Итальянские женщины, которые со своими «мужчинами» и детьми сопровождают уличные оргáны, обычно опрятны и улыбчивы и в том, что касается обуви и общей чистоплотности, неизмеримо превосходят своих английских сестер по трущобам. Итальянская женщина – по крайней мере в Лондоне точно – всегда кажется намного лучше итальянского мужчины… Она чище, умнее, приятнее… Ранним утром ее «двор» – это совершенное вавилонское столпотворение – шум и болтовня… Здесь представлены не только неаполитанцы, но и сицилийцы, тосканцы, венецианцы; и правда, используемые здесь диалекты и говоры настолько различны, что отдельные круги итальянской колонии зачастую не в состоянии понять друг друга. Вечерами, обычно на пороге своих домов, мужчины… играют в азартные игры; в то время как женщины… ставят заплаты на одежду, болтают и жестикулируют, словно у себя на родине… Это странная жизнь, и еще более странно то, каким образом различные типы и национальности на протяжении поколений живут в «захваченных» особых кварталах столицы, заполнив их своими традициями, атмосферой и характером[118].

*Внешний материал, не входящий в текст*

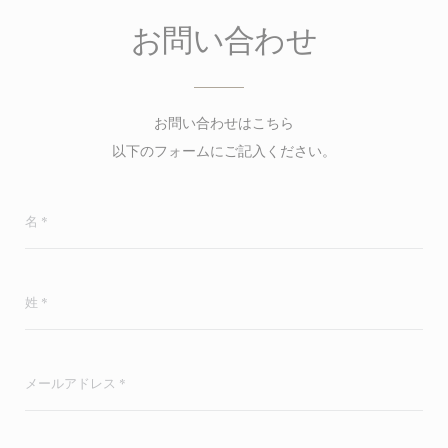
お問い合わせ
お問い合わせはこちら
以下のフォームにご記入ください。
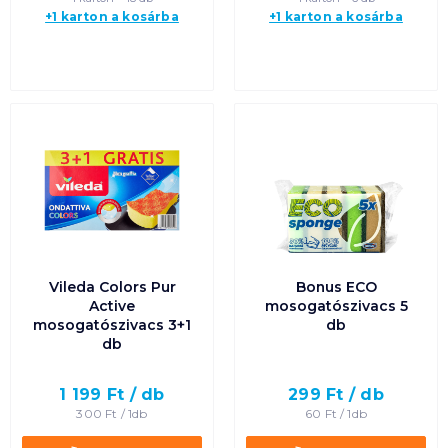
+1 karton a kosárba
+1 karton a kosárba
Vileda Colors Pur
Bonus ECO
Active
mosogatószivacs 5
mosogatószivacs 3+1
db
db
1 199
Ft /
db
299
Ft /
db
300
Ft /
1db
60
Ft /
1db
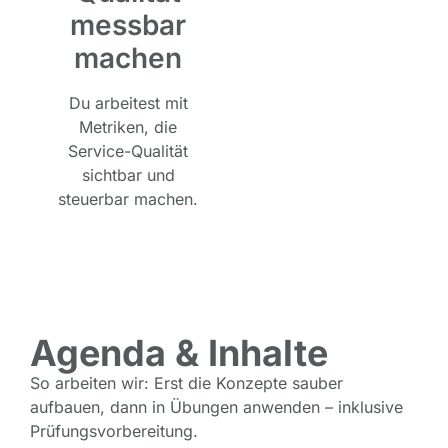
messbar
machen
Du arbeitest mit
Metriken, die
Service-Qualität
sichtbar und
steuerbar machen.
Agenda & Inhalte
So arbeiten wir: Erst die Konzepte sauber
aufbauen, dann in Übungen anwenden – inklusive
Prüfungsvorbereitung.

На фотографиях видно, что после замужества Ирма уверенно пытается сохранить свою репутацию стильной женщины, которую она, вероятно, имела в молодости и которая, по-видимому, выделяла итальянскую женщину в Лондоне; но ей явно было непросто отвечать потребностям и обязанностям, связанным с ее растущей семьей, в столь враждебном окружении. Свойственное ей сочетание шейной бархотки и блузки можно увидеть еще на фотографиях 1905 и 1915 годов, но этот символ континентальной изысканности подразумевает скорее определенную усталость и безнадежность, а к 1922 году, когда все попытки изобразить беззаботное существование были оставлены, ему на смену пришел домотканый хлопковый халат с набивным рисунком, который стал настоящей униформой для матерей-кокни из рабочего класса в период между двумя войнами.
Такие истории рассказывает старая одежда. И в потребовавшем кропотливой работы украшении гедонистического платья с Корк-стрит, и в тихом, почти безнадежном латании гардероба портного-иммигранта можно отчетливо различить дух викторианского города, в котором как в треснувшем зеркале отражаются гигантские популяции этических, экономических и социальных мигрантов, которым Лондон обязан своим гибридным характером и непостижимой душой. Как заключает миссис Кук: «Космополитичный характер Лондона привлекает как отбросы, так и избранных – худших, но и лучших – из всех стран и краев. „Во многом ад похож на город Лондон“, сказал поэт[119]… и он сказал правду. Религиозные и другие концепции по-разному описывают ад; но мы решимся утверждать одно: что ад будет в любом случае космополитичным»[120].